# Recorded information:
- - -

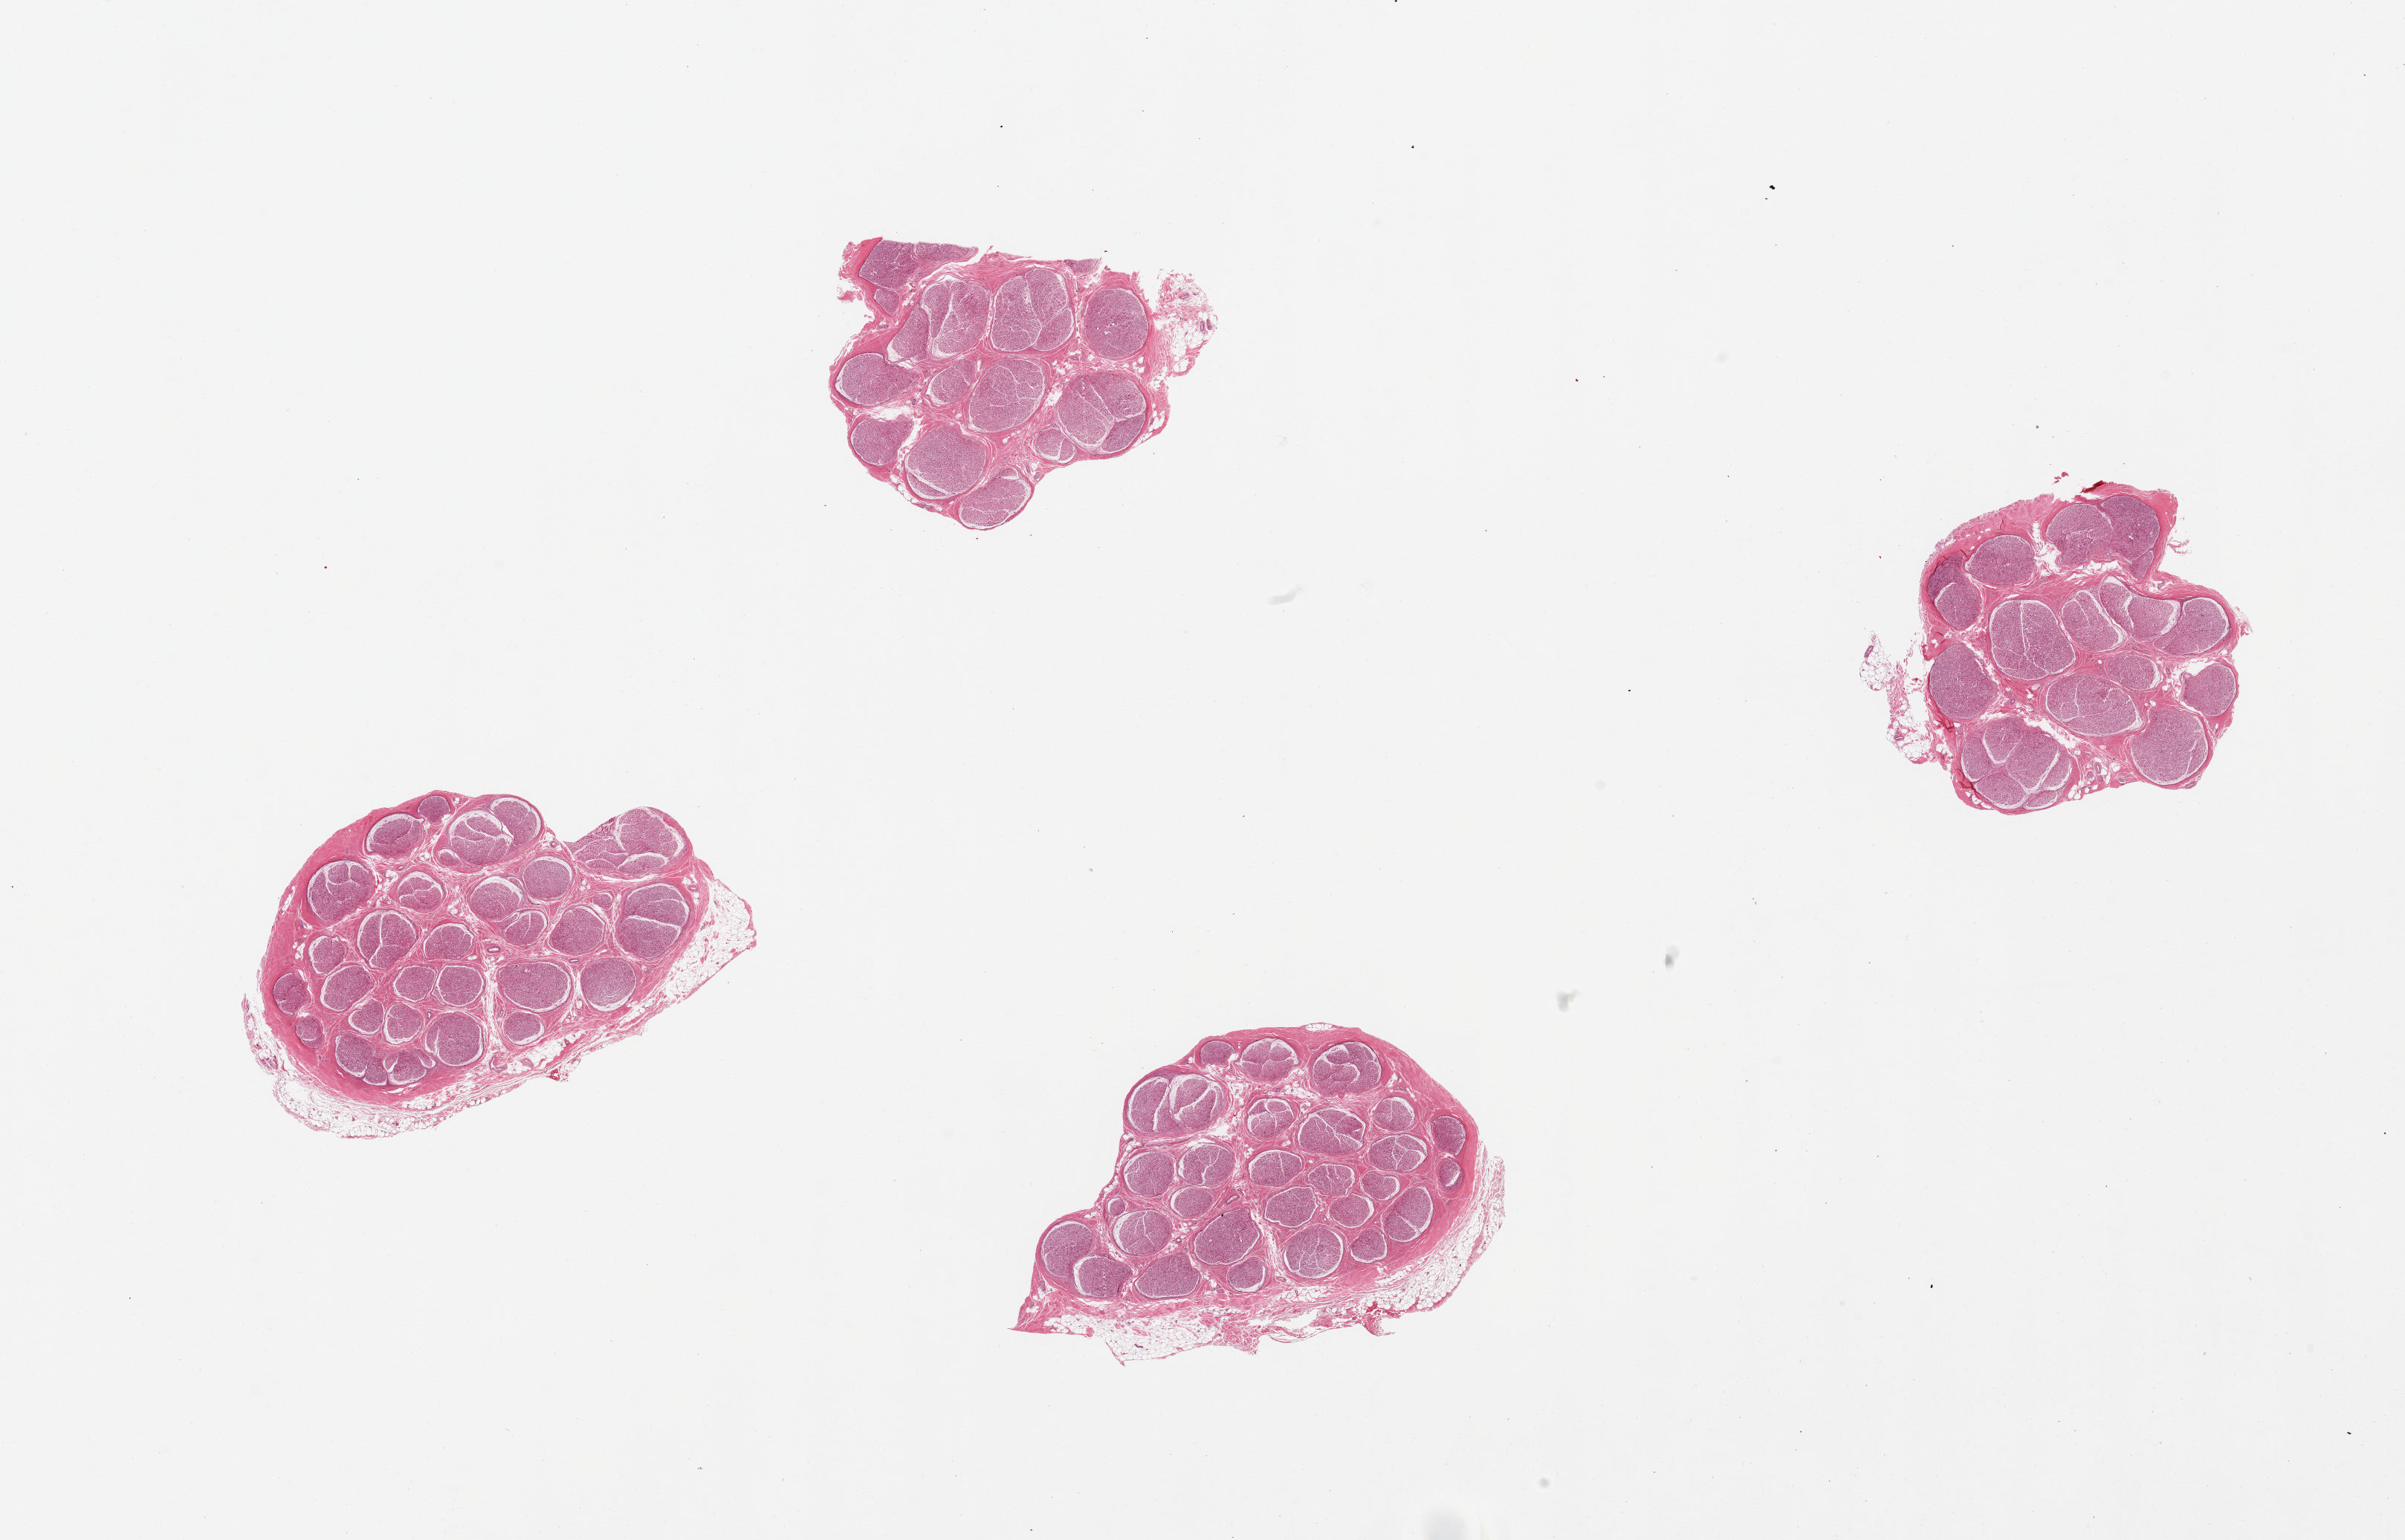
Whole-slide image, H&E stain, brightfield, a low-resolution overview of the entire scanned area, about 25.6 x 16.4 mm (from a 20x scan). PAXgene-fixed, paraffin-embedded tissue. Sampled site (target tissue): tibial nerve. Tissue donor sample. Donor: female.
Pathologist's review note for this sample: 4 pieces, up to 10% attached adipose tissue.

- - -

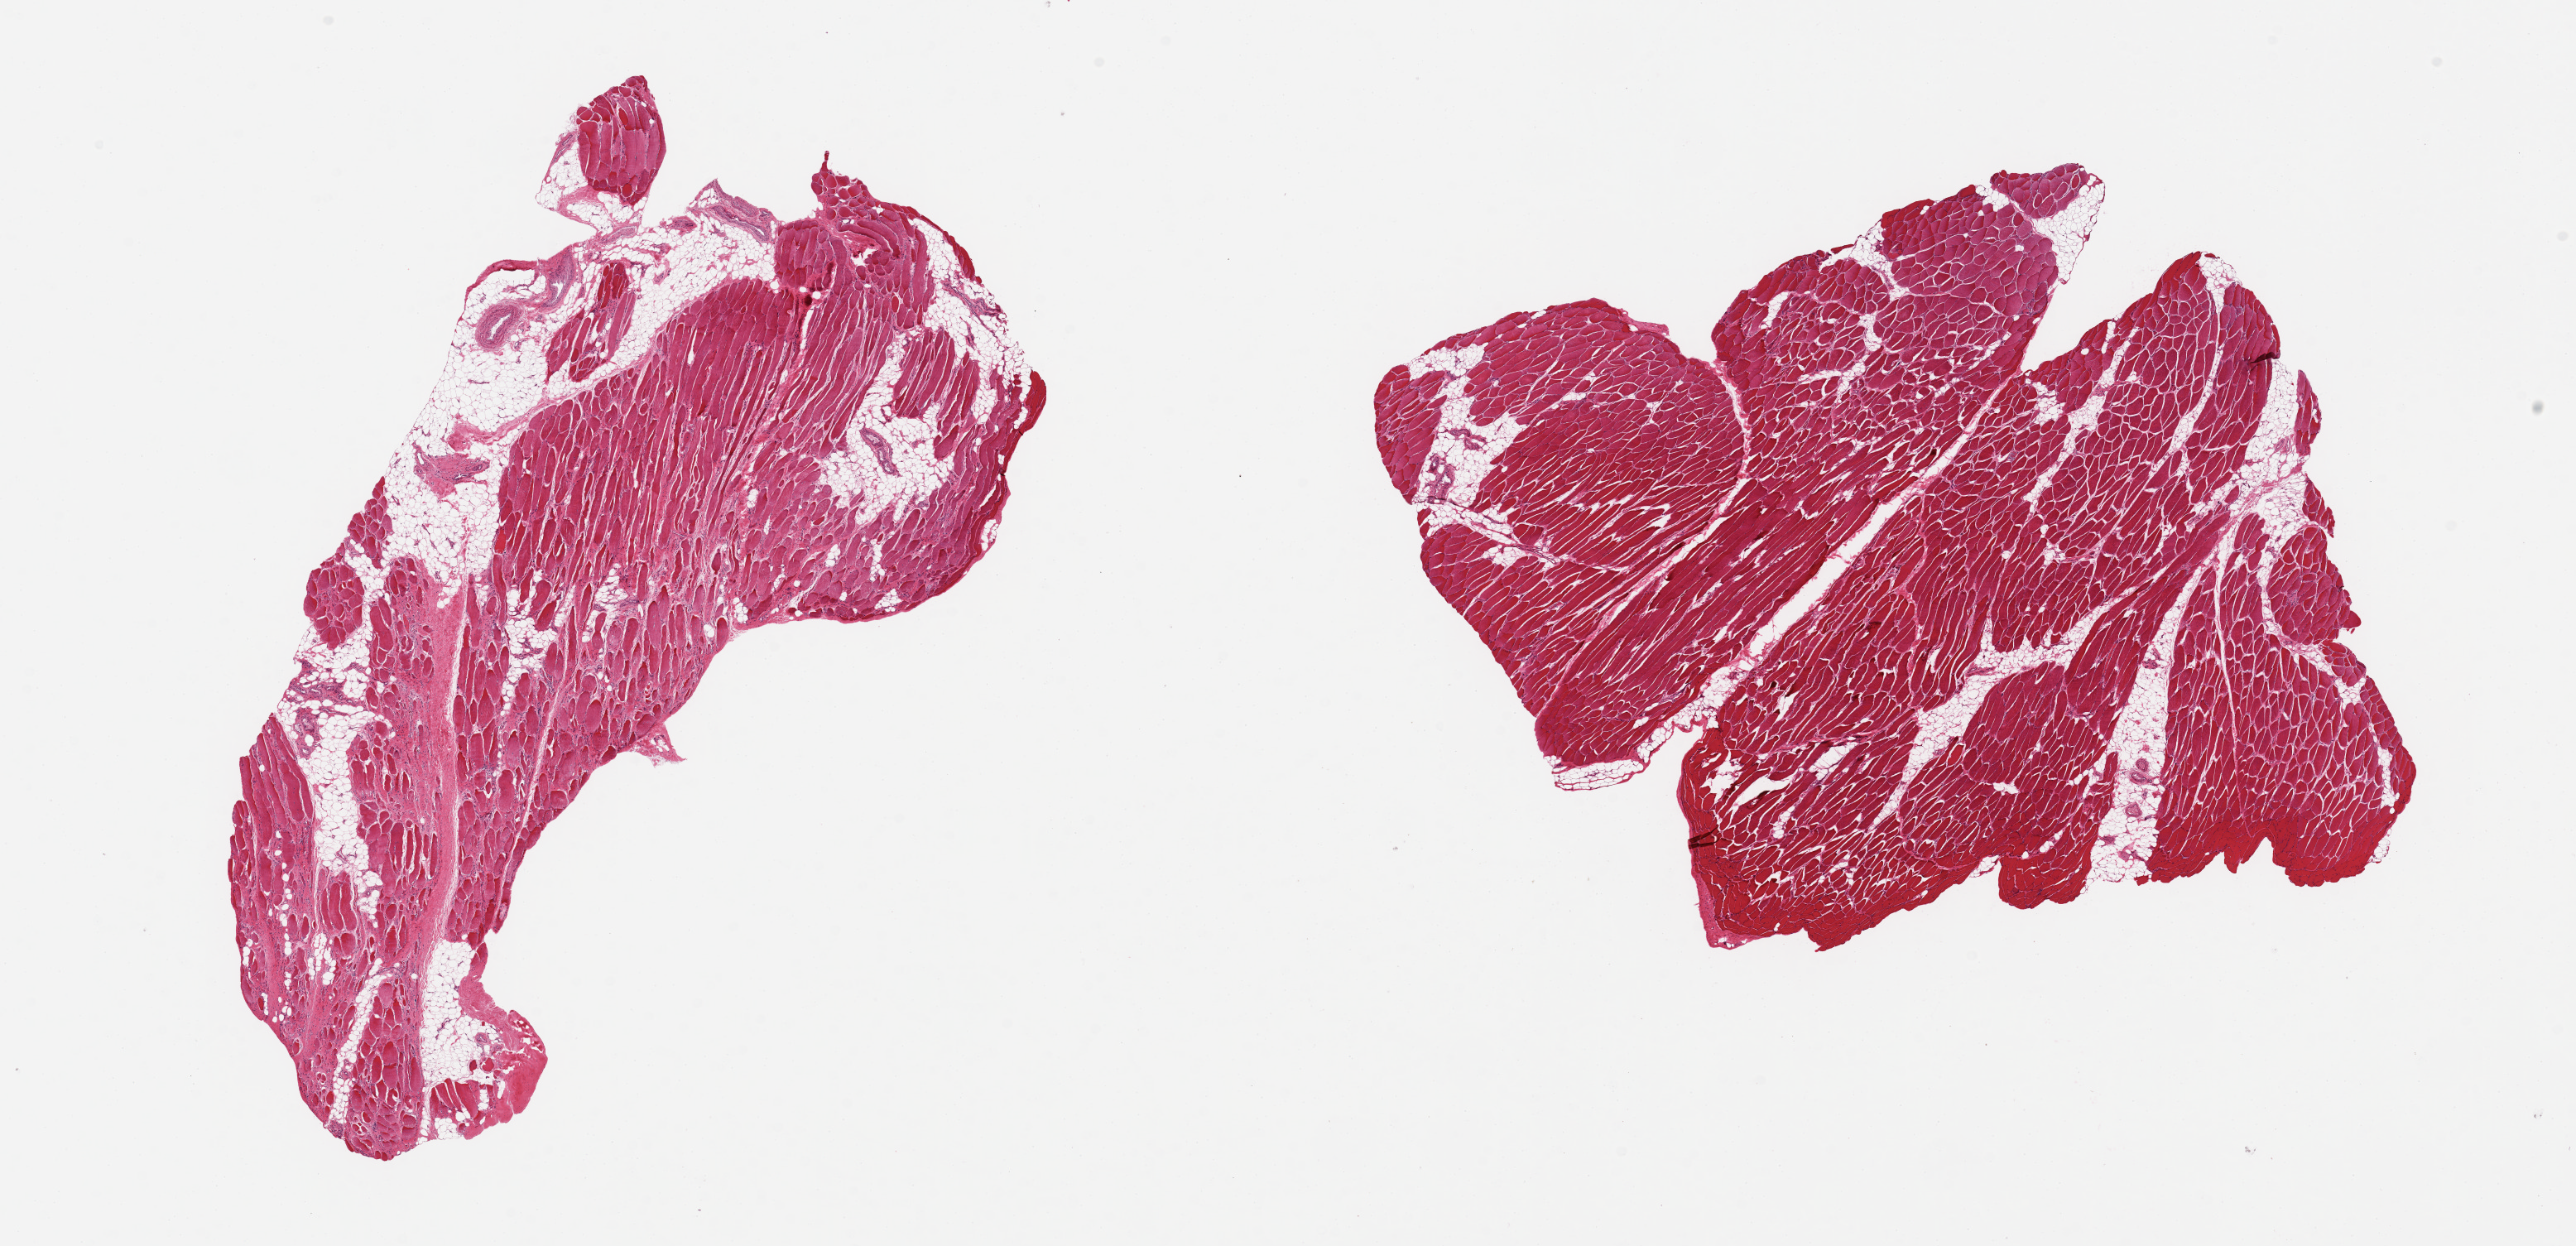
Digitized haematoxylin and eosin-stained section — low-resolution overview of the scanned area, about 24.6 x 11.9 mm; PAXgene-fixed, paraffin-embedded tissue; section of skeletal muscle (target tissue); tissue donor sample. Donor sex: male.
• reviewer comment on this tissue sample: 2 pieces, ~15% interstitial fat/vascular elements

- - -

The word to find is "this". Copy every line of the records that holds it.

# Problem solution:
Pathologist's review note for this sample: 4 pieces, up to 10% attached adipose tissue.
• reviewer comment on this tissue sample: 2 pieces, ~15% interstitial fat/vascular elements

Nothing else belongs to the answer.